While title The Find of a Lifetime implies that Evans work at Knossos is the centerpiece of the work, that part of Evans life is really only handled in an abbreviated, cursory manner. Only the rough, highpoint aspects of it are covered, and far more detailed attention is paid to Evans early life as the son of an equally prominent antiquarian and scholar (Sir John Evans), as well as his years in the Balkans and various crusades for Balkan independence and freedom from the Ottoman Empire. His years as Keeper of the Ashmolean Museum in Oxford are also covered, including his work to transform that institution into the world class museum it is today. But really, his work at Knossos remains his most important contribution, and I was rather disappointed to find that this book covers it in such a rudimentary way. Perhaps the author felt that much of that story was already well known and hence more attention should be paid to the less known aspects of Evans life. To be sure, the entire subject is not ignored, and some effort is made to track Evans various thoughts and scholarly debates. But compared to the non-archeological aspects of the work, I found the coverage of the archeological aspects of Evans life to be decidedly lacking, a definite defect for the biography of someone who is regarded as one of the great Archeologists of all time.

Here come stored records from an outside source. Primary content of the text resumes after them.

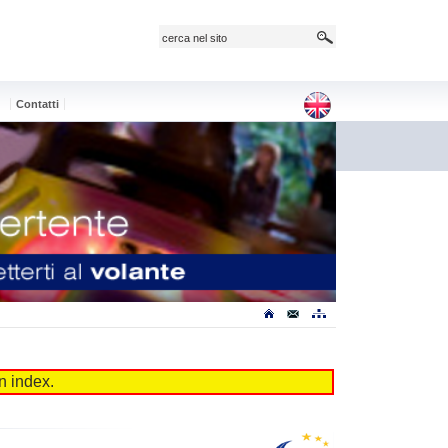
e
Contatti
n index.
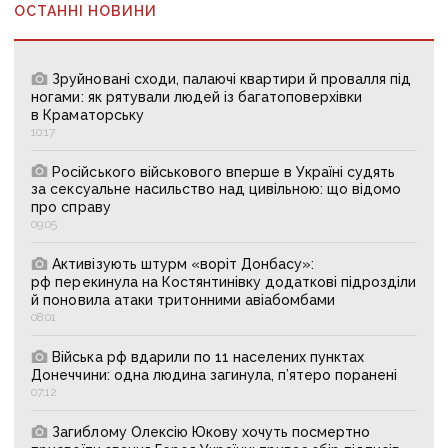
ОСТАННІ НОВИНИ
Зруйновані сходи, палаючі квартири й провалля під
ногами: як рятували людей із багатоповерхівки
в Краматорську
10:17
Російського військового вперше в Україні судять
за сексуальне насильство над цивільною: що відомо
про справу
09:05
Активізують штурм «воріт Донбасу»:
рф перекинула на Костянтинівку додаткові підрозділи
й поновила атаки тритонними авіабомбами
08:01
Війська рф вдарили по 11 населених пунктах
Донеччини: одна людина загинула, п’ятеро поранені
07:12
Загиблому Олексію Юкову хочуть посмертно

Horwitz’s prose is not remarkable but is readable. Her writing rarely attempts to make sense or read into Evans’ character, but instead simply reports his life matter-of-factly with little analysis. While she does do a very good job of outlining Evans life and why he is important to our understanding of ancient Aegean culture, I don’t think she does much to make us understand Evans as a person. It is an okay book, but I do not feel it is a particularly insightful one. Those who are interested in learning about the life of Evans will probably find it of interest, but those who are more interested in the actual work he did at Knossos and the Minoans in general will probably want to look elsewhere.